_Challenge_.
Put the lines of the listing below, from the one containing "scientific name: Ciconia ciconia" through the one containing "genus: Zantedeschia", inclusive, into a JSON list of strings with one string per line. Leave out blank lines.

_Input records_.
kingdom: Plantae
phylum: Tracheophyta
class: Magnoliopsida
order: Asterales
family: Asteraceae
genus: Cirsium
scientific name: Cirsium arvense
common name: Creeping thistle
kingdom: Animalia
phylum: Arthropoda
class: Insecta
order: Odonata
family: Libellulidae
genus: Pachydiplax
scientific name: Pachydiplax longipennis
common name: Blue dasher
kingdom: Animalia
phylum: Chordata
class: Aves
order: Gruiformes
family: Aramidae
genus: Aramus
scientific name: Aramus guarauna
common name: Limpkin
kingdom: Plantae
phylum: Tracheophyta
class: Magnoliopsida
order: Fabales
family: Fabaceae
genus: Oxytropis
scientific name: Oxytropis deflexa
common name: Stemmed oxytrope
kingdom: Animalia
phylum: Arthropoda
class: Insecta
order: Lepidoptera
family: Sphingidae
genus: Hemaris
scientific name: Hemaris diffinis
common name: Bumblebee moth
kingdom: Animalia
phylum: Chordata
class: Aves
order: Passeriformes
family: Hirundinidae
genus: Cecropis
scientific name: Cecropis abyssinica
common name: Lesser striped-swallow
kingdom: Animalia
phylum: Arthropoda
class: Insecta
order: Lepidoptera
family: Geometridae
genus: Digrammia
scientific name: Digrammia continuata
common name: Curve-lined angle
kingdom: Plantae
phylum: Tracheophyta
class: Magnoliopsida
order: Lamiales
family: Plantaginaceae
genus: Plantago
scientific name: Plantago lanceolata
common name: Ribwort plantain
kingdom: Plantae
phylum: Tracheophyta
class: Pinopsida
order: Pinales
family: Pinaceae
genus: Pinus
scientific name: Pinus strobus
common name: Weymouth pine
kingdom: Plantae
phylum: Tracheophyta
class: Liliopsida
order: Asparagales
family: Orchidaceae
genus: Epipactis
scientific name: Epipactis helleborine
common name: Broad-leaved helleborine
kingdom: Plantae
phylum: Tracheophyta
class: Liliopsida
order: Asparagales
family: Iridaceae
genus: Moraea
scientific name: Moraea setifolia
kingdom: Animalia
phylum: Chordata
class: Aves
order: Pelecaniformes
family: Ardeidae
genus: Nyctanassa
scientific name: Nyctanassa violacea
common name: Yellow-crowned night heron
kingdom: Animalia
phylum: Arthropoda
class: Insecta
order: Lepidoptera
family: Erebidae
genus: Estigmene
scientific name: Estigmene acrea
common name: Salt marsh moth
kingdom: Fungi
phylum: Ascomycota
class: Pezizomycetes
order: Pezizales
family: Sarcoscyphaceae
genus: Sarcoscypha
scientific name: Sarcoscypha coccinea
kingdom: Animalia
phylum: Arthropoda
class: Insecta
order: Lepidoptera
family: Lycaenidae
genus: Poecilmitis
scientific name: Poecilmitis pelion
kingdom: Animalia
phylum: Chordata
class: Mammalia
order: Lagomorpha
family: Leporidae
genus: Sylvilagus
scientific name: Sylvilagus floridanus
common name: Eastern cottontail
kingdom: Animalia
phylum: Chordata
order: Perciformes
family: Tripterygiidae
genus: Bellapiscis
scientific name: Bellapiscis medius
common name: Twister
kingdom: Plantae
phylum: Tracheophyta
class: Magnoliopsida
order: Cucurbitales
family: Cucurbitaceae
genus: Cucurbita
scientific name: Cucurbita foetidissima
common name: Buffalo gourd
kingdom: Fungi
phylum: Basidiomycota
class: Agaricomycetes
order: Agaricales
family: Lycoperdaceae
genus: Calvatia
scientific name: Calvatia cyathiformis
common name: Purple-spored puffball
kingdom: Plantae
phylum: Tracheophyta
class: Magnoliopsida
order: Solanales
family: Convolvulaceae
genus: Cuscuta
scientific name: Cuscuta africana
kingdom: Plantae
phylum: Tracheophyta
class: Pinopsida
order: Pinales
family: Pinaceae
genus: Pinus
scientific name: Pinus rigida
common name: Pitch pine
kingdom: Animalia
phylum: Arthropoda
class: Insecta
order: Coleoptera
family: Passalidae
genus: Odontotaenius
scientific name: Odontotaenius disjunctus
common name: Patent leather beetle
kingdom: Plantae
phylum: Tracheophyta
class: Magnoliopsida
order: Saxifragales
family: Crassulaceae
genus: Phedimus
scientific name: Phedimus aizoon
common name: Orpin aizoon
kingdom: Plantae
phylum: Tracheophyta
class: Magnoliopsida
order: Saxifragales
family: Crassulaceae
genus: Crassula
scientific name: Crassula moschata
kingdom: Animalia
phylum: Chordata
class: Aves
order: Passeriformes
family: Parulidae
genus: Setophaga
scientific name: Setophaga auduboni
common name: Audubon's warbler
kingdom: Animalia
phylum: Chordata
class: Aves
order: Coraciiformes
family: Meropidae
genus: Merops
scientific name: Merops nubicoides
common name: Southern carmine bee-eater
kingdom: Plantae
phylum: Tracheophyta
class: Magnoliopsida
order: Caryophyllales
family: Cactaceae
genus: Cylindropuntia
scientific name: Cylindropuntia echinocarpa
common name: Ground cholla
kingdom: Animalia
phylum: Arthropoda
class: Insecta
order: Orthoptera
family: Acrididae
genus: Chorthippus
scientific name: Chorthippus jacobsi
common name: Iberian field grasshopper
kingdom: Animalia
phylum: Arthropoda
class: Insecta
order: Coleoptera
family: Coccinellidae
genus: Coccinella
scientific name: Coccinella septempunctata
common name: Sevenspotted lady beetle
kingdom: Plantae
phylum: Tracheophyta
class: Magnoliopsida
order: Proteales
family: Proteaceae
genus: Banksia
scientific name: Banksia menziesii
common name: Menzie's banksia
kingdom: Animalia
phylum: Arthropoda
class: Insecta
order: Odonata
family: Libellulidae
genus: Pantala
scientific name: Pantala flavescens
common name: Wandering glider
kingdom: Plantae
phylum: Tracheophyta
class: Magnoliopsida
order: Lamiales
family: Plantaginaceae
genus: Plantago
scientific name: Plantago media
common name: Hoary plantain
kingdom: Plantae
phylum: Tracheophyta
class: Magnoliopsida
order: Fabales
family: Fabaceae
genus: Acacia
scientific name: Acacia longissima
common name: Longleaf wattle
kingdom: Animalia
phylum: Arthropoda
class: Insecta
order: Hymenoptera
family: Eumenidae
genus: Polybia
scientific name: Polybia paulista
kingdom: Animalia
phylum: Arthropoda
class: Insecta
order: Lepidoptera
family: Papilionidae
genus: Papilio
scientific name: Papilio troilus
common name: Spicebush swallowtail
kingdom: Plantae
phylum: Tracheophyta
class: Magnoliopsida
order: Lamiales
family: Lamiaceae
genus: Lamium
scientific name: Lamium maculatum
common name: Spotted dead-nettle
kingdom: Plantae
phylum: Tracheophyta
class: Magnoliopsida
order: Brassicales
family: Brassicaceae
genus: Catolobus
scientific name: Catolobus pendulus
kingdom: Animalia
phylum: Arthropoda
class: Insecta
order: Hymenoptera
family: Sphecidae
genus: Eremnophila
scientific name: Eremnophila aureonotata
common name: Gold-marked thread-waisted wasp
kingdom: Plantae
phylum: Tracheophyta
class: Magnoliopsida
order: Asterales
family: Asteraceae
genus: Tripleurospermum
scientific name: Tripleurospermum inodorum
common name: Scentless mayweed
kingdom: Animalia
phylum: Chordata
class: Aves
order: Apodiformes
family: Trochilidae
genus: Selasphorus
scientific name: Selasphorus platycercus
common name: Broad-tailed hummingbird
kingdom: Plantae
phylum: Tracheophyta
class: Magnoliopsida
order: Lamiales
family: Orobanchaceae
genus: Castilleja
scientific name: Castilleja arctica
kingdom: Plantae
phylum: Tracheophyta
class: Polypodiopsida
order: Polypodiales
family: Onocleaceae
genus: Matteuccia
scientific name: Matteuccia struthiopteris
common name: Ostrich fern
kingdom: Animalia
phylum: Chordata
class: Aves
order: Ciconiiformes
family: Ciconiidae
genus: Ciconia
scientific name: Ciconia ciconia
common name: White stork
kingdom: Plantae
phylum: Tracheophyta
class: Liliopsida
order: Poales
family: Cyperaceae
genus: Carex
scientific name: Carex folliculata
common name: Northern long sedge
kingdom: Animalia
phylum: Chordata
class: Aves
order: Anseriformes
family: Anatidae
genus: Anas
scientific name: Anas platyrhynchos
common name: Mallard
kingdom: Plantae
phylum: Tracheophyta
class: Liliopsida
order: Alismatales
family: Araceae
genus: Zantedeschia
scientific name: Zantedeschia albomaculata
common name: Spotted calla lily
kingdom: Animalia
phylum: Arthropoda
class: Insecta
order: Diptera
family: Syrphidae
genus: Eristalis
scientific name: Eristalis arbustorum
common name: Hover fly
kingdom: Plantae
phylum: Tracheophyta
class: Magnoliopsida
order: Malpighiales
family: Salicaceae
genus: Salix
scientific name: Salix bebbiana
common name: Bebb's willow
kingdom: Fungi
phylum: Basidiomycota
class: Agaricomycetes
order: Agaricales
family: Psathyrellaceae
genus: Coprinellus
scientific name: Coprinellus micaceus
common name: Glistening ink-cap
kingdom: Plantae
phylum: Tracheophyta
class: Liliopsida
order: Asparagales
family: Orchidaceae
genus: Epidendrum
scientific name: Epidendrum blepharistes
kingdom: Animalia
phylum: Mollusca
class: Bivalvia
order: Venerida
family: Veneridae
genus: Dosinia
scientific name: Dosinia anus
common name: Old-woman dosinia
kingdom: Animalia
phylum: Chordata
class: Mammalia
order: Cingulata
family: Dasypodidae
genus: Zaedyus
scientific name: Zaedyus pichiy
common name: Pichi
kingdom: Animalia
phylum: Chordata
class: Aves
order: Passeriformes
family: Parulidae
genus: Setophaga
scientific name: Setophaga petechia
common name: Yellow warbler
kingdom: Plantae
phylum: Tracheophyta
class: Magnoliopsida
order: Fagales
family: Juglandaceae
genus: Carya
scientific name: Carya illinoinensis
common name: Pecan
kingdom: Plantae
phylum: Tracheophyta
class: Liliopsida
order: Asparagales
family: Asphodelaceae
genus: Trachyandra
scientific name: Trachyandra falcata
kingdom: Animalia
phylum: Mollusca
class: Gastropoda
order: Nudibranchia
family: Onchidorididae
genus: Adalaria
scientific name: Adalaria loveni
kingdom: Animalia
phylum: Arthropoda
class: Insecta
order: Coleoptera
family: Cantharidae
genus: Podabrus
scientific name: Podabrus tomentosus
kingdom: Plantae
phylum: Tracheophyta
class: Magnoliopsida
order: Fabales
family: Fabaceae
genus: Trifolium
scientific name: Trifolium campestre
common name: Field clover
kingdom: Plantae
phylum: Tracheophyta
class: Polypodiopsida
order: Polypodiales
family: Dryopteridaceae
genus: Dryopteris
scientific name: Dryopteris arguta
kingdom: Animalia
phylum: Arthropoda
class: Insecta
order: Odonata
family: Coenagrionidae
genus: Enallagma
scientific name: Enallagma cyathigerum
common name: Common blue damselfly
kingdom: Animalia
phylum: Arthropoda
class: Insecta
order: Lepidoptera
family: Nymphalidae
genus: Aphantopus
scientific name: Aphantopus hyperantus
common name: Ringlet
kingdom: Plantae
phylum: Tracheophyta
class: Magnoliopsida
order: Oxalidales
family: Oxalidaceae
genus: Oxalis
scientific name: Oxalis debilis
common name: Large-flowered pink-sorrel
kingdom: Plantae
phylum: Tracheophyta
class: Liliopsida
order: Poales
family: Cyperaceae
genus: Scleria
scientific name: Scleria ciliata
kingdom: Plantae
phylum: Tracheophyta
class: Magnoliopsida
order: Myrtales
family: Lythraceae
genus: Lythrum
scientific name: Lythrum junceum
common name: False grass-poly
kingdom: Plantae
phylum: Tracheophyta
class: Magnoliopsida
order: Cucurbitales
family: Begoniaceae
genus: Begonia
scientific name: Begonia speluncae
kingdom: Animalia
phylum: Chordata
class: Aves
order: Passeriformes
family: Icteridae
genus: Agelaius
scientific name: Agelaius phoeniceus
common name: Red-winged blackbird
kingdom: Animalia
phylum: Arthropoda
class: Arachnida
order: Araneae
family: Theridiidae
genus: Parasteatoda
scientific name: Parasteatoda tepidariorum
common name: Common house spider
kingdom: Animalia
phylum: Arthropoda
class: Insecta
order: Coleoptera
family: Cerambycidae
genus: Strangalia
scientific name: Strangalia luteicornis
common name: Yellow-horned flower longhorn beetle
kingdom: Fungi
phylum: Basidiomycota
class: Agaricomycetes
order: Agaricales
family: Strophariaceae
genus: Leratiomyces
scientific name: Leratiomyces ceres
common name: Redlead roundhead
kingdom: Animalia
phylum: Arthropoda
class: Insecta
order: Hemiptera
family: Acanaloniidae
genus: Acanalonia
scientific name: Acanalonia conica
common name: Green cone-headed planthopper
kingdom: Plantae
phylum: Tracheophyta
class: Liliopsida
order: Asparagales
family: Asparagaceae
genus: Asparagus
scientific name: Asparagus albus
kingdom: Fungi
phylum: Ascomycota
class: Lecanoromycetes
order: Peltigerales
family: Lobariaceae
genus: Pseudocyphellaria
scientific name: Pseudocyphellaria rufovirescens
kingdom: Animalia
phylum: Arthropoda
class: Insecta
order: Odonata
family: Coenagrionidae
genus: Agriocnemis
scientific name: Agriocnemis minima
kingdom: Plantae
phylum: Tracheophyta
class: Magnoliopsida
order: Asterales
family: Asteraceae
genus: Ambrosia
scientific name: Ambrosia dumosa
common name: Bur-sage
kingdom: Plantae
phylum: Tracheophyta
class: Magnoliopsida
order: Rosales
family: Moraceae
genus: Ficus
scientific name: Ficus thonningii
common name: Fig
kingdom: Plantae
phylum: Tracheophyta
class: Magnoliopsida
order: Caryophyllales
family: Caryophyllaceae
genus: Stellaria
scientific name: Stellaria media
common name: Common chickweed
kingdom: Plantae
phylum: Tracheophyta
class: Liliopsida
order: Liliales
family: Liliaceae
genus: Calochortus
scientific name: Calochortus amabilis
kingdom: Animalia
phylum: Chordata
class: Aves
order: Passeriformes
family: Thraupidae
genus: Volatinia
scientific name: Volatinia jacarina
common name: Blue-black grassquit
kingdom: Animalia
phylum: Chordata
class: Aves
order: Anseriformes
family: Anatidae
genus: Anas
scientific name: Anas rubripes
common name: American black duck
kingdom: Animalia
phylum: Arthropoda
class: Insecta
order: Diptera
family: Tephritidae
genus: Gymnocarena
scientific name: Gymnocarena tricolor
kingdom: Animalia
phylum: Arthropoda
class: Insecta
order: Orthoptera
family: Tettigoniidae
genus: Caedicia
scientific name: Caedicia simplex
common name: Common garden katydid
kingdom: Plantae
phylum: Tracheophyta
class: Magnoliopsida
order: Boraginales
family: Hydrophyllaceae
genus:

_Result below_.
[
  "scientific name: Ciconia ciconia",
  "common name: White stork",
  "kingdom: Plantae",
  "phylum: Tracheophyta",
  "class: Liliopsida",
  "order: Poales",
  "family: Cyperaceae",
  "genus: Carex",
  "scientific name: Carex folliculata",
  "common name: Northern long sedge",
  "kingdom: Animalia",
  "phylum: Chordata",
  "class: Aves",
  "order: Anseriformes",
  "family: Anatidae",
  "genus: Anas",
  "scientific name: Anas platyrhynchos",
  "common name: Mallard",
  "kingdom: Plantae",
  "phylum: Tracheophyta",
  "class: Liliopsida",
  "order: Alismatales",
  "family: Araceae",
  "genus: Zantedeschia"
]